Kubernetes architecture is beautiful and at the same time extremely difficult for newcomers to understand. Of course, there are a lot of tools like Kubadm, Minikube, Kubespray, or even cloud solutions like Google GKE or AWS EKS that help to spin up Kubernetes clusters easily. However, the tools hide what happens under the hood depriving users of the details. Without direct access to Kubernetes components, configs, certificates and other bits and pieces it is difficult to understand properly how it works and so to develop a mental model of Kubernetes architecture.
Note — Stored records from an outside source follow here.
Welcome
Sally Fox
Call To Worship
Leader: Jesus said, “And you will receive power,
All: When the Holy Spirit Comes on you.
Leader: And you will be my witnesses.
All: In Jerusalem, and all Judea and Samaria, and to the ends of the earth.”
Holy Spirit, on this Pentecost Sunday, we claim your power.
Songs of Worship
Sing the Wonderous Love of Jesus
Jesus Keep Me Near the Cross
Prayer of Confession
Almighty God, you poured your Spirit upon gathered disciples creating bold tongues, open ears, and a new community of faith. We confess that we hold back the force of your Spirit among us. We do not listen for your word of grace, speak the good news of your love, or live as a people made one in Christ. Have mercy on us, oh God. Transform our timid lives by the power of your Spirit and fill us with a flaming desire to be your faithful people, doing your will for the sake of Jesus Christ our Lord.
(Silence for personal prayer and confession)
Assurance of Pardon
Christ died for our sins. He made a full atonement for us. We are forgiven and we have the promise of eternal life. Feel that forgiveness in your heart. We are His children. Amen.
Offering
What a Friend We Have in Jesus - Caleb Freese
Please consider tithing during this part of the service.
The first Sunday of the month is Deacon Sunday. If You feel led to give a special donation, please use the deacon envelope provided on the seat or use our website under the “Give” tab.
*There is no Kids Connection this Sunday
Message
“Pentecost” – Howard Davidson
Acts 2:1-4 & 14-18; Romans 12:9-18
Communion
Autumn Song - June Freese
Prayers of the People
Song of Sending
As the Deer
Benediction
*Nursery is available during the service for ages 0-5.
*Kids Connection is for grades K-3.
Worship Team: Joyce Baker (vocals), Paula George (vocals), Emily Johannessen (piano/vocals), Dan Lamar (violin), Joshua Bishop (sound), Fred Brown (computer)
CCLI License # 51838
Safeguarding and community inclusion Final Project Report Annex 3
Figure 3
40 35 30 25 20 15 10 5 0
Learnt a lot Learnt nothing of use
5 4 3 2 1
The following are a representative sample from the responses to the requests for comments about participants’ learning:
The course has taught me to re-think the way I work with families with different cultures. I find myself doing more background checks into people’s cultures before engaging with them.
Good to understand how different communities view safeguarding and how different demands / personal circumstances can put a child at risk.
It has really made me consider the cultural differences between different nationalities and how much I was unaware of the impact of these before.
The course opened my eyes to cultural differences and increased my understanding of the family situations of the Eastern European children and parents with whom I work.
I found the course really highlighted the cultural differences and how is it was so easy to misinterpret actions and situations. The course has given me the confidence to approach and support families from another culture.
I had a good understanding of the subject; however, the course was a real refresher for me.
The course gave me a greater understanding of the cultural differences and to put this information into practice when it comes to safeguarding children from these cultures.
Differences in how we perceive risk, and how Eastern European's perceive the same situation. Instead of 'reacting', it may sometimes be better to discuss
In the series of articles “Understanding Kubernetes installation” I will try to explain the main installation points providing practical examples of installing K8s from scratch:

  1. Kubernetes from scratch: Certificates. K8s Authentication and RBAC based on TLS certificates
  2. Kubernetes from scratch: OIDC and API Server. K8s Authentication and RBAC based on Identity and Access Management systems (Keycloak)
  3. Kubernetes from scratch: Etcd. Configuring, deploying, high availability (Coming soon)
  4. Kubernetes from scratch: Kubernetes components. Configuring, deploying, high availability (Coming soon)
  5. Kubernetes from scratch: TLS Bootstrapping (Coming soon)

When I decided to learn Kubernetes I first tried to understand its main components and how to spin up it manually using only its binaries (like Kube-apiserver, kubelet etc…) and basic tools like Kubectl. At that point, I was already quite familiar with Docker and found that all Kubernetes components had been dockerized by that time. Having Docker on my PC I could play with them easily, e.g:

docker run -it --rm gcr.io/google-containers/kube-apiserver:v1.16.4 /usr/local/bin/kube-apiserver --help

The command runs a container with a particular version (v1.16.4) of kube-Apiserver binary and outputs its help.

The same works for the rest components like kube-scheduller, kube-controller-manager, etc. All necessary images can be found at the global google cloud registry https://console.cloud.google.com/gcr/images/google-containers/GLOBAL and started the same way.

To simplify and speed up the process, I made a docker-compose file that deploys all main components:

https://github.com/spender0/kubernetes-sandbox

In the docker-compose project, all K8s parameters and configs are transparent, nothing is hidden. Everything can be changed, updated, and tested quickly just by running “docker-compose up -d”. Besides that K8s does nothing with the host system, all pods are isolated in a separate container named “kube-node”

In addition, the project contains useful shell scripts and snippets like “generate-certs.sh” that shows how to generate all K8s-related certificates and kubeconfigs from scratch.